His inherent belief in the power of ordinary citizens carried him through the Montana Legislature and into Congress for a record-setting period. The accomplishments of his long career partially obscured his innate progressive and populist instinct that is reflective of the period of “in the Crucible of Change.” This film addresses Pat’s early years when his progressive instincts and activities resulted in pushback from the giant Anaconda Company which had held Montana hostage for 75 years. Pat is joined for part of the film by former campaign staffer, and now prominent media consultant, Michael Fenenbock for reflections on Pat’s 1978 “Door-to-Door to Congress” campaign, which demonstrated the power of his belief in the people on the other side of the doors.
Pat Williams (b. 1937) rose from teaching grade school in his hometown of Butte, MT, to serving for the longest number of consecutive terms (9 terms, 18 years) in the US House of Representatives of anyone in Montana history. Pat was a member of the National Guard and attended UM in Missoula and William Jewel College, graduating from the University of Denver. Pat also served in the Montana legislature for 2 terms (1966 & 1968 elections). In 1969. Pat helped his legislative seat-mate John Melcher get elected as Montana’s Eastern District Congressman in the Special Election that June. Pat went to Washington DC as Melcher’s Executive Assistant. Upon returning to Montana, Pat headed up the Montana offices of the innovative Mountain Plains Family Education Program. In 1974, Pat ran unsuccessfully for Montana’s Western District Congressional seat in a three-way race with former Congressman Arnold Olsen and state Legislator Max Baucus. After the drafting and passage of the 1972 Montana Constitution, Pat was named a member of Montana’s first-ever Reapportionment Commission. In 1978 he successfully ran for Congress, conducting a massive grass-roots door-to-door campaign of 1½ years, reaching 50,000 doors.
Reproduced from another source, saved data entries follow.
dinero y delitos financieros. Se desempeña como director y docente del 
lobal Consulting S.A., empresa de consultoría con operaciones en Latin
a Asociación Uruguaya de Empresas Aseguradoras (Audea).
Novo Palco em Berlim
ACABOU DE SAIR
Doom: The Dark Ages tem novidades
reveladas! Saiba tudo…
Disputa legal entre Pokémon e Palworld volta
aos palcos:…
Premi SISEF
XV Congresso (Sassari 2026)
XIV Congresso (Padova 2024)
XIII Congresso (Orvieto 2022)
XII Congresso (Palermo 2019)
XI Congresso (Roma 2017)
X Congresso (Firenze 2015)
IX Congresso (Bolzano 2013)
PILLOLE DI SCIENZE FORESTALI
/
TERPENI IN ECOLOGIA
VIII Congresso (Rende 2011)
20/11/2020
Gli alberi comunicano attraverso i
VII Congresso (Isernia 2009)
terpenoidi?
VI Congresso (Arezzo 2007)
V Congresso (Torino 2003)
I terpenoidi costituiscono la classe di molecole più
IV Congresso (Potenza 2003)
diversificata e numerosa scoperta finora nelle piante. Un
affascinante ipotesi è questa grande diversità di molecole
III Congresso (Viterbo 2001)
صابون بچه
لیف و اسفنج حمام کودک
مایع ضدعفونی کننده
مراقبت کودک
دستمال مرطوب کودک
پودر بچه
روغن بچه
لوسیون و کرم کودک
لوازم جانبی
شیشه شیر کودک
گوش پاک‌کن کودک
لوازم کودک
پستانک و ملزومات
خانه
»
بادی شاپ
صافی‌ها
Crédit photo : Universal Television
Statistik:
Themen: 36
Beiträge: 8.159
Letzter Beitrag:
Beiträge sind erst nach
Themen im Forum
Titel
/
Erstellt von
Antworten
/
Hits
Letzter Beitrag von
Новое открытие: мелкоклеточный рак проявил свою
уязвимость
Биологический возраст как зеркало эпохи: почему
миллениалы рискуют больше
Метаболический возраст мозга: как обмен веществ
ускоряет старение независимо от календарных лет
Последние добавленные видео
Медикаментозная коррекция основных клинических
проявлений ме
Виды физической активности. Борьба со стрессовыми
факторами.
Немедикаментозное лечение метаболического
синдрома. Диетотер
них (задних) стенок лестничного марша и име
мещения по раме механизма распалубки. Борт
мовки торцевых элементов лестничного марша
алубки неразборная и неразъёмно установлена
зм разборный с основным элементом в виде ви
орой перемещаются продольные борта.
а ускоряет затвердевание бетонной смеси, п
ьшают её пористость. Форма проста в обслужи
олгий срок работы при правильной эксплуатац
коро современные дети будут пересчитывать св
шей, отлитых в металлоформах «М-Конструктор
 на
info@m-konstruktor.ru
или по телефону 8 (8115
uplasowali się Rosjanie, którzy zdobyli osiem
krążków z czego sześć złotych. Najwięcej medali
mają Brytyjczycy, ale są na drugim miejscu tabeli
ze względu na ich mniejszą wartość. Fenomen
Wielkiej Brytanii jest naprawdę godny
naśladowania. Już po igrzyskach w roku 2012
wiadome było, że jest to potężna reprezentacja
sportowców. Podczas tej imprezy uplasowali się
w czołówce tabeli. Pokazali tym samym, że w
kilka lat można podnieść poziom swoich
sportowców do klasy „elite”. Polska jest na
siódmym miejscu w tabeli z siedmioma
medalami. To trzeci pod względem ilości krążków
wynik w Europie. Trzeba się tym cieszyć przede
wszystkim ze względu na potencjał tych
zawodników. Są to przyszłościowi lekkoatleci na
In a hotly contested 6-way Democratic primary, Pat won going away and also handily won the general election. Pat served in Congress from January, 1979 until January of 1997, 14 years representing the Western District and 4 years representing the entire state. Upon his retirement from Congress, in 1997 Williams returned to Montana where has been an instructor at the University of Montana and Senior Fellow and Regional Policy Associate at the Center for the Rocky Mountain West. He is a former member of the Montana Board of Regents and serves on a number of national education-related boards.
In Congress Pat was a Deputy Whip of the U.S. House of Representatives and sat on committees on: Budget, Natural Resources, Education and Labor, and Agriculture. Pat’s leadership helped pass trailblazing legislation to assist hard-working middle-class families and ensure opportunities for every child. Pat’s fingerprints are on many pieces of important legislation, including the College Middle Income Assistance Act, the Family and Medical Leave Act, the Toddlers and Childhood Disability Act, the Library Services and Construction Act, and the Museum Services Act. Pat successfully sponsored the Lee Metcalf Wilderness Area and the Rattlesnake Wilderness area, helped save the Bob Marshall Wilderness from oil and gas exploration, and helped ban geothermal energy drilling near the borders of Yellowstone National Park. As Chairman of The Post-Secondary Education Committee, he protected the National Endowment for the Arts from elimination, a remarkable undertaking during a very trying time for the Agency. Pat worked tirelessly with Tribal College Leaders to build Montana’s seven Tribal Colleges. He was also responsible for the legislation that created The American Conservation Corps, which became the Corporation for National Service, giving thousands of America’s young people a chance to serve their country and pursue higher education.
Pat lives in Missoula with his wife Carol Griffith Williams, former Montana Senate Majority Leader. They have three children and five grandchildren.